WEYDEN. El Descendimiento. Óleo sobre tabla, cm. Museo Nacional del Prado, Madrid.

WEYDEN. El Descendimiento (c. 1435). Óleo sobre tabla, 220 x 262 cm. Museo Nacional del Prado, Madrid.

 

     Y es que, si me lo permitís, este cuadro no es renacentista. No entraré, por diversos motivos, en un análisis detallado de la obra (en esta buena página de un profesor sevillano, puede verse uno con profusión de fotografías), pero lo que hizo Weyden hacia 1435 fue una síntesis expectacular entre el arte que estaba empezando a ser olvidado y severamente reprendido (el Gótico), el que era la moda inicial en la península itálica, centro cultural entonces de Europa (el Renacimiento) y el que casi un siglo después vendría a ser un nuevo paradigma de modernidad (el Barroco). La obra es gótica, es decir, medieval, en el amplio sentido que desarrolló Huizinga en su famosísimo libro El Otoño de la Edad Media: por su fondo dorado, por la minuciosidad de los detalles, por el marco y los adornos que lo cierran, … Es renacentista, de forma indudable, por el uso del color,  la composición simétrica, la luz, … Pero qué decimos de la figura de Cristo y de María, de esas curva praxitelianas y barrocas al tiempo. Y qué podemos añadir al pathos helenístico que derrochan los personajes, una de las características esenciales de la obra y que la convierten en un valiosísimo antecedente barroco. 

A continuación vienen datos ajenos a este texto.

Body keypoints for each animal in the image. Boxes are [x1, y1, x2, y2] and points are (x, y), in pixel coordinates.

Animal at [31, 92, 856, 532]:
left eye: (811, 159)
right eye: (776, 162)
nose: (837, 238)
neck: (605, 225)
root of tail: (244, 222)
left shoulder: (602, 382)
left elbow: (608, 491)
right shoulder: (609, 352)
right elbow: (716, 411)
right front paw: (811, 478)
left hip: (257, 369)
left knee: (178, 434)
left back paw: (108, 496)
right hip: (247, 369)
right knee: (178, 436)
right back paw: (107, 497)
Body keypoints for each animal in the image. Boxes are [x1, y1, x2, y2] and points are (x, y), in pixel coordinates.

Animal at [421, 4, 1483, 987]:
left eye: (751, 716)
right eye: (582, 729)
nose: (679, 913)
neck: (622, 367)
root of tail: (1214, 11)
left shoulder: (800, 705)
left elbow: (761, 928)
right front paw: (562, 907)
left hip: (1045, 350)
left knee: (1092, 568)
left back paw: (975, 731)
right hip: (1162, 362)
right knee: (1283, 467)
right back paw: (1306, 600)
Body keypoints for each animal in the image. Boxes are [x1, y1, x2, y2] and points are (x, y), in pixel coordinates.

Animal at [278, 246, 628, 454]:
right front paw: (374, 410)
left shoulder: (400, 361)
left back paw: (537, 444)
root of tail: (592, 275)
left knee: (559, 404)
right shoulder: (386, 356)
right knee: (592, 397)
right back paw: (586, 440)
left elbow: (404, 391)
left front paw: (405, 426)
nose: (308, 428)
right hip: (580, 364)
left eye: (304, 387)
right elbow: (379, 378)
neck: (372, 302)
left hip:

     El descendimiento es un tema clave en la iconografía cristiana, repetido hasta la saciedad en innumerables obras. Weyden quizás entró de aprendiz en el taller de Robert Campin a la edad de 28 años ¿?, y unos 7 después firmó esta auténtica maravilla inconmensurable, a la que ninguna fotografía ni reproducción le hacen honor. Y la tenemos aquí al lado.